Thursday 1 June 2017

Moqueca - a dish close to my heart

The complete moqueca meal (with rice, pirão and chilli oil)

Last Friday, we invited our friends Az, Mich and their kids over for dinner to thank them for helping us solve loads of problems with our building works while we were in Brazil for Christmas. Unfortunately, it was a very sad Christmas, as my mum passed away in November. Every time we went back home, mum used to greet us with a local dish called Moqueca (mo-ke-ka). A traditional dish from indigenous tribes on the Brazilian coast, It’s great as an everyday meal but also perfect for special occasions. It’s a healthy and light meal with simple ingredients but exciting flavours. I chose it to welcome and thank our friends.
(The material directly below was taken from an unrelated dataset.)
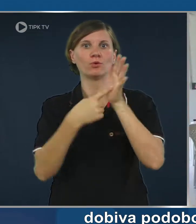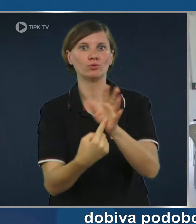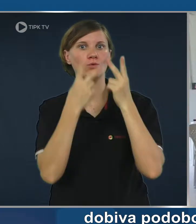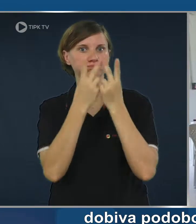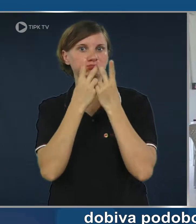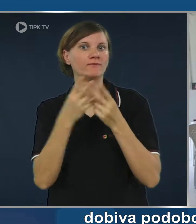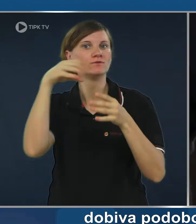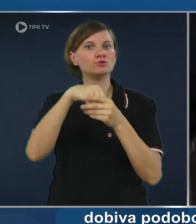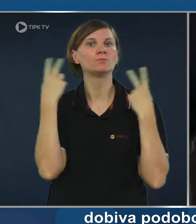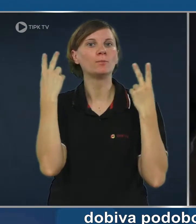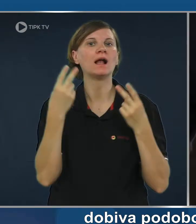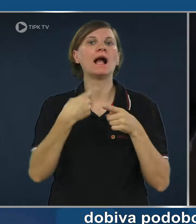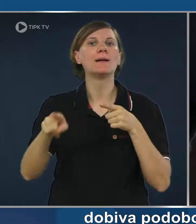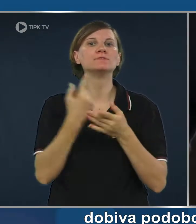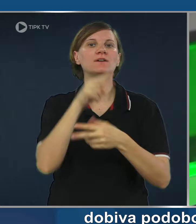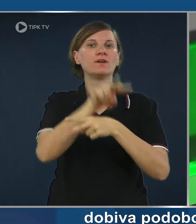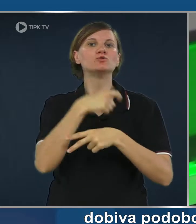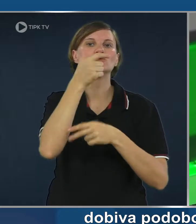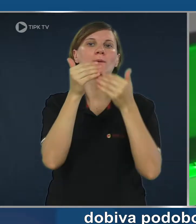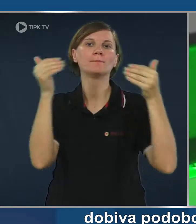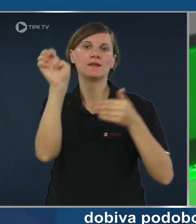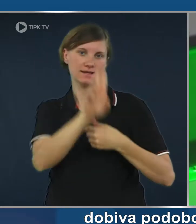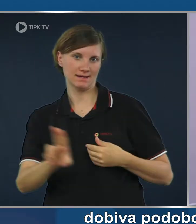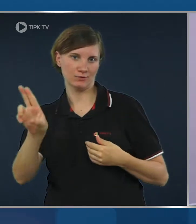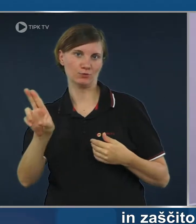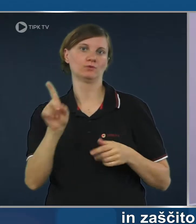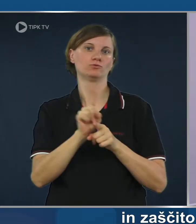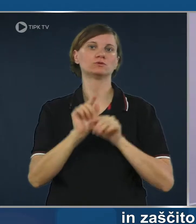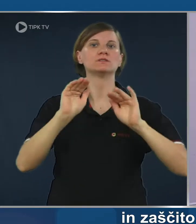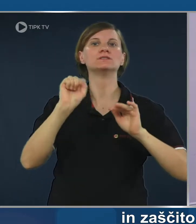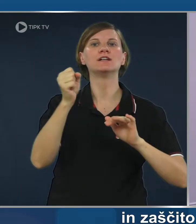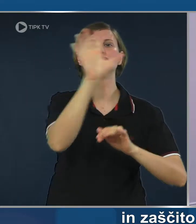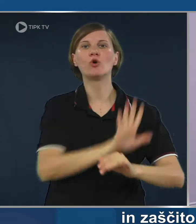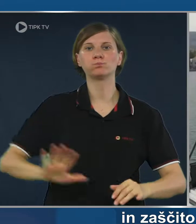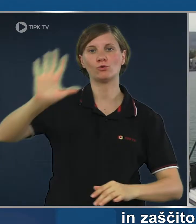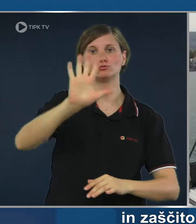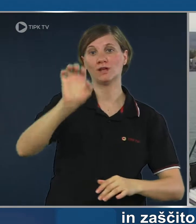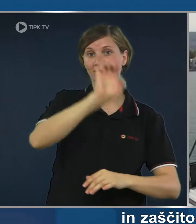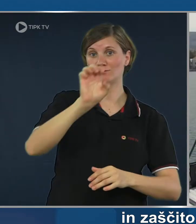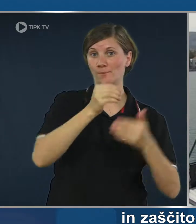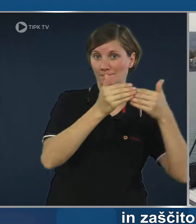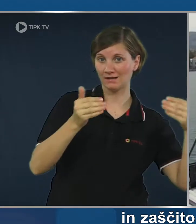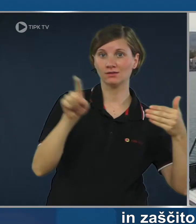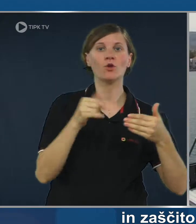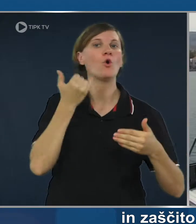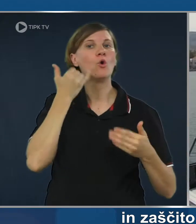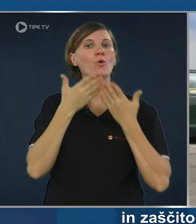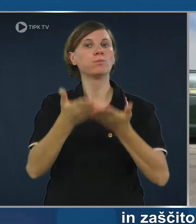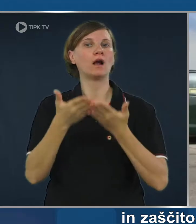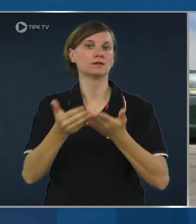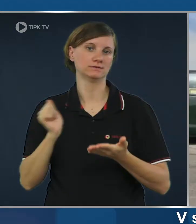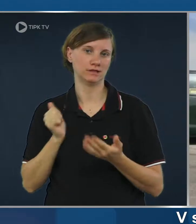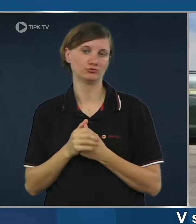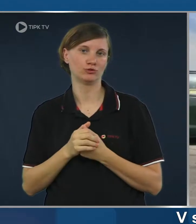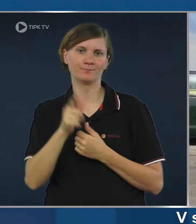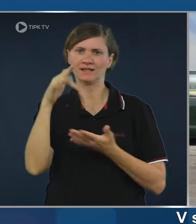shape, including an element vital to securing EU external borders and protecting the Schengen zone, the European border and coast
We cook the ingredients in a clay pot which adds extra flavour to the food. These pots are hand-made by a co-op of women, “as paneleiras” (the pot making ladies), with clay from the area, fired in open air and finished with mangrove tree sap. Everyone in our family has a collection of such pots in various shapes and sizes, but you don’t have to own one to enjoy a nice moqueca.
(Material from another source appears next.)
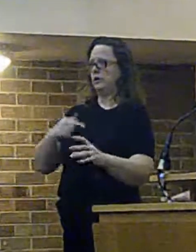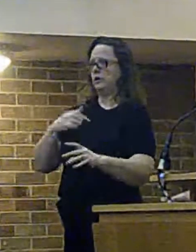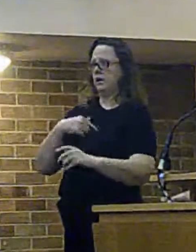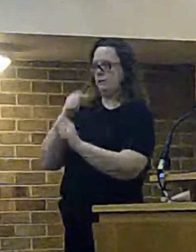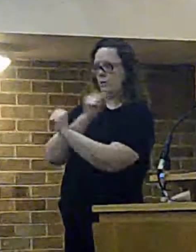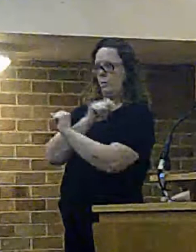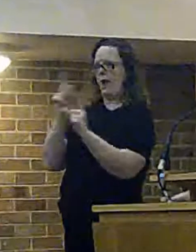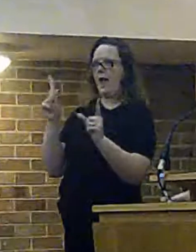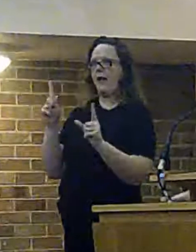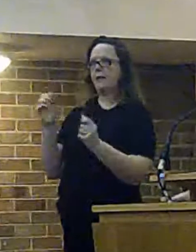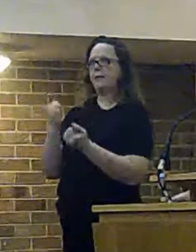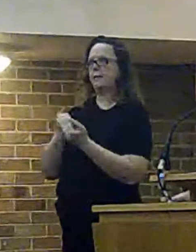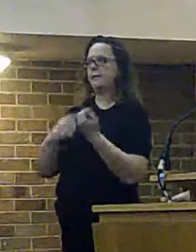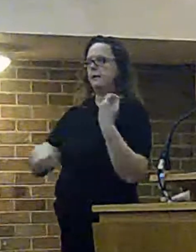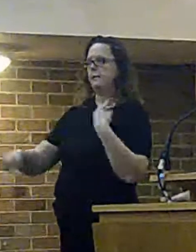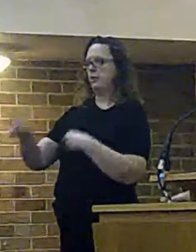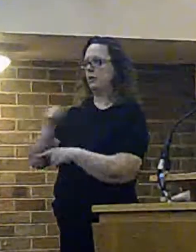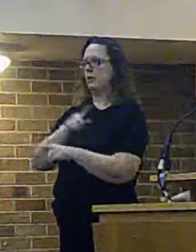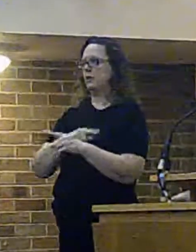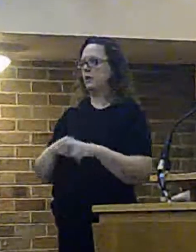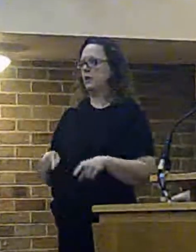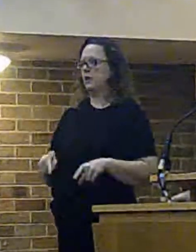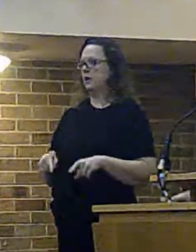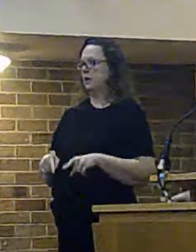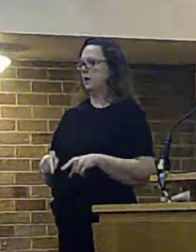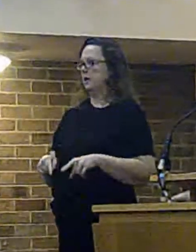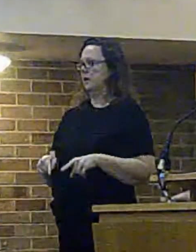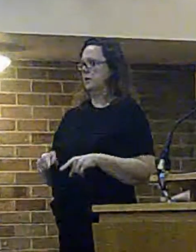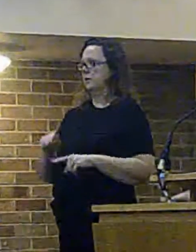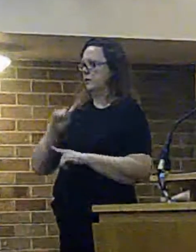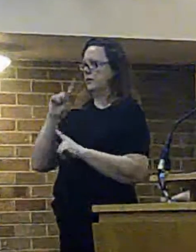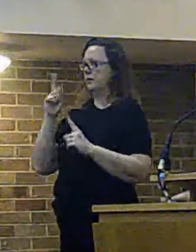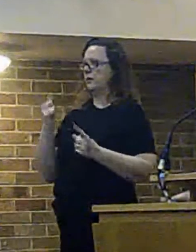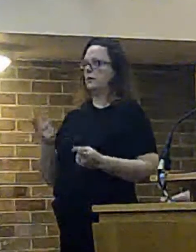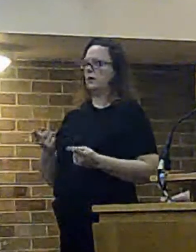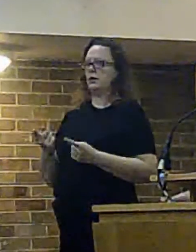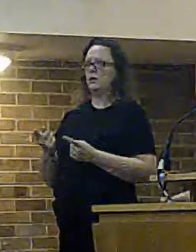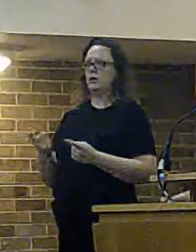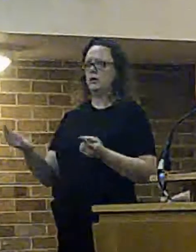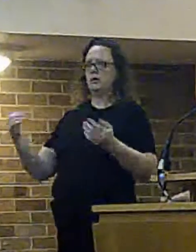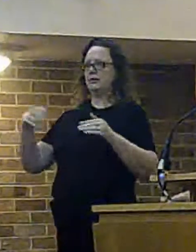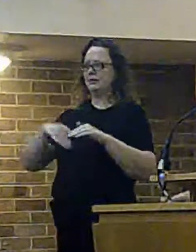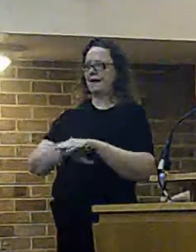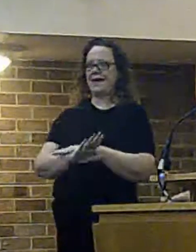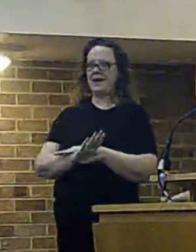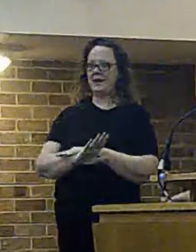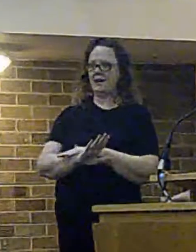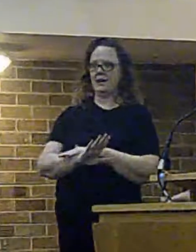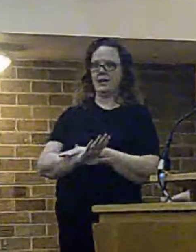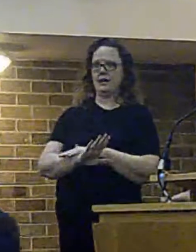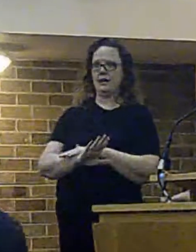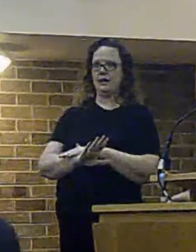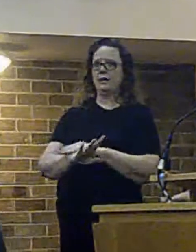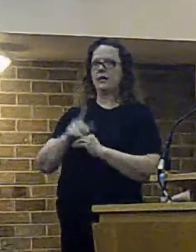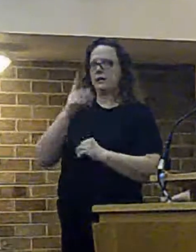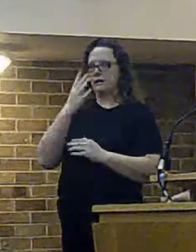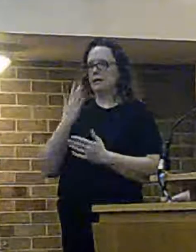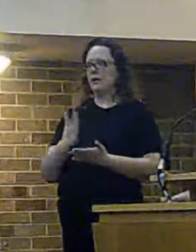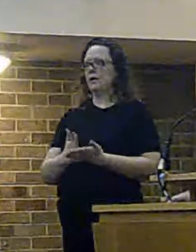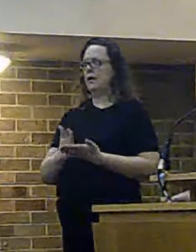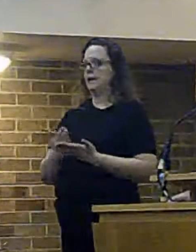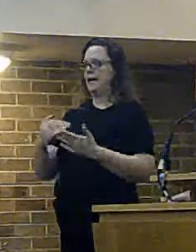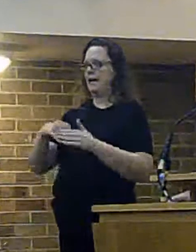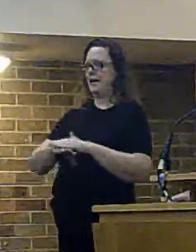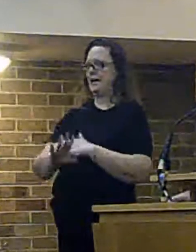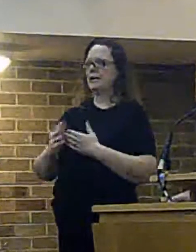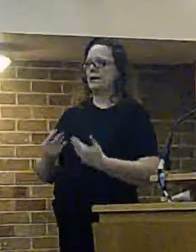that there are a number of people who were not able to to get in the last time who have managed to get in now but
A paneleira shaping the pots.
The pots ready to be fired. 
Here they burn the pots before dying them with the mangrove sap.
Sap is applied sealing the pots, giving them the black colour and a distinctive flavour to the meals.
The finished product: pots of all sizes.

The dish resembles a stew and is made with seafood (fish, prawns, mussels or crab), onions, garlic, coriander and tomatoes. There are some variations, such as the plantain moqueca, that can be used as a side dish.

In the region of Espírito Santo (where my family comes from), we use olive oil and the dish is called Moqueca Capixaba (Mo-ke-ka Ca-pee-sha-ba). In Bahia, further up North on the coast, they use palm oil (dendê) and coconut milk, and it’s called Moqueca Bahiana (Mo-Ke-ka bae-an-na).  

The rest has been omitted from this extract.